LOS ANGELES – Fewer Americans had their homes repossessed by banks or were put on notice for being behind on their mortgage payments in April compared to a year ago.
That would ordinarily suggest improving fortunes for U.S. homeowners, but the decline had less to do with any turnaround in the housing market than with foreclosure processing delays that appear to be getting worse. That is threatening to drag out a housing recovery, foreclosure listing firm RealtyTrac Inc. said.
It’s taking longer for lenders to move against homeowners who have stopped paying their mortgage and to take back homes already in some stage of the foreclosure process. In states like New York, for example, it now takes an average of more than two years for a home to go from the initial stage of foreclosure to being repossessed by a bank, the firm said.

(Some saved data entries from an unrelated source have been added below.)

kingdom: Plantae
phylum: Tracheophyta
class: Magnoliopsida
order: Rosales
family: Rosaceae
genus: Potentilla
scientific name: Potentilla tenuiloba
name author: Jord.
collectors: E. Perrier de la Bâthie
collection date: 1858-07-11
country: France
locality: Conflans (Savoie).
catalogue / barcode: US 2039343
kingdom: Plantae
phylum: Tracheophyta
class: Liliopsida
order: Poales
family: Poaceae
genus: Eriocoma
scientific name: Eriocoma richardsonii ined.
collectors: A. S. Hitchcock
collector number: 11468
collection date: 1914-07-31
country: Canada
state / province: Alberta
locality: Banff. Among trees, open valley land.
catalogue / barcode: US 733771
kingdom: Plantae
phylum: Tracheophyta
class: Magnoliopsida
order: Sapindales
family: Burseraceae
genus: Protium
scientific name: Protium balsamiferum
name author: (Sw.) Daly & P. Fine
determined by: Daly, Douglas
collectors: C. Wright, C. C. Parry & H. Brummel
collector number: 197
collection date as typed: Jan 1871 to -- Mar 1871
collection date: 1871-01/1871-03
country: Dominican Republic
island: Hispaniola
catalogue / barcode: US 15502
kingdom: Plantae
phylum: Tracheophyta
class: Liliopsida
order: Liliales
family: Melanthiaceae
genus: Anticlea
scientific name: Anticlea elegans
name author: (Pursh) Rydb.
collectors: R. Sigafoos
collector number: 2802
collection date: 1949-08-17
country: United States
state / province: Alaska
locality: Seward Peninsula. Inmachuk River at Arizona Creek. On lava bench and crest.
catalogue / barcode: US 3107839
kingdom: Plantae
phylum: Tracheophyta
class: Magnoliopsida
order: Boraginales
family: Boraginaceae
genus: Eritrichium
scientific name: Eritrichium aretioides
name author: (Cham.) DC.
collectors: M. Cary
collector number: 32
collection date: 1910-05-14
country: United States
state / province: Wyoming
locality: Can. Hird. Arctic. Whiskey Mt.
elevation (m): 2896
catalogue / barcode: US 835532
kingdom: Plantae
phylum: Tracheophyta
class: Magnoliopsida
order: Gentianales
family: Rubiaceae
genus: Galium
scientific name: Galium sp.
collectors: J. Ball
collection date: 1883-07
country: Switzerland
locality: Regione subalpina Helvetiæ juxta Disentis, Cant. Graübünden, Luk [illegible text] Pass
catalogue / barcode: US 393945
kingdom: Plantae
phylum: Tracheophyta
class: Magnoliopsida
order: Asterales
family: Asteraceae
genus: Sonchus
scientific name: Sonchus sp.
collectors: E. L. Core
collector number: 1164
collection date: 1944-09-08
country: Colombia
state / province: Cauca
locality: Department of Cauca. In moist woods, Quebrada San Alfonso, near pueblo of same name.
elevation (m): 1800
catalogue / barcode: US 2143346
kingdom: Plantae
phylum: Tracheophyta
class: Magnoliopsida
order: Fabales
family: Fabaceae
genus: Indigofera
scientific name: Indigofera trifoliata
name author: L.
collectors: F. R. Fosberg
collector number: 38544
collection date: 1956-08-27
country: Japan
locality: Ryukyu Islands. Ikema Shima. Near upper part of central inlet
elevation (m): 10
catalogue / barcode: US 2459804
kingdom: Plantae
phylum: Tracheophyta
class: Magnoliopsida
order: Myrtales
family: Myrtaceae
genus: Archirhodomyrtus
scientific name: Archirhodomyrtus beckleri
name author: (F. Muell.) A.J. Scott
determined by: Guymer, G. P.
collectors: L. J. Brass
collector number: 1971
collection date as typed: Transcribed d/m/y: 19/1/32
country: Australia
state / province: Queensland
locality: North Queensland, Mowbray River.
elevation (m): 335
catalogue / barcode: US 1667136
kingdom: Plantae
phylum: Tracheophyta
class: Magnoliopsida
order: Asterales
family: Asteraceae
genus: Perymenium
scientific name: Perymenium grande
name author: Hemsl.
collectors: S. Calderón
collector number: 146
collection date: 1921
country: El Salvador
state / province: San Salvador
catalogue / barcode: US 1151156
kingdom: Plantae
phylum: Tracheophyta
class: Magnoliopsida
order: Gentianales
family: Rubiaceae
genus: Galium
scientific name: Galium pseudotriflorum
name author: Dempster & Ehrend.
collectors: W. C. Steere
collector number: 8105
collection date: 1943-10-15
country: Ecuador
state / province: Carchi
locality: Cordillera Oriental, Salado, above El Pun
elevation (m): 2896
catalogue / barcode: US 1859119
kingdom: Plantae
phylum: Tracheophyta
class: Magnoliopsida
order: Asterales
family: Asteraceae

Those delays, partly due to banks working through foreclosure documentation problems that came to light last fall, means it could take many more years for lenders to deal with a backlog of seriously delinquent properties, which numbers up to 3.7 million, by some estimates.
Banks repossessed 69,532 homes last month, down 5 percent from March and down 25 percent compared with April of last year, according to RealtyTrac, which tracks warnings sent to homeowners throughout the foreclosure process.
The number of properties receiving an initial notice of default fell to 63,422, down 14 percent from March and down 39 percent from April 2010.
Homes scheduled for auction for the first time also declined in April, falling to 86,304. That’s down 7 percent from March.
A weak housing market, sliding home prices and pressure on lenders to give troubled homeowners more time to work out new payment arrangements or loan terms have all contributed to the longer time frame for foreclosures.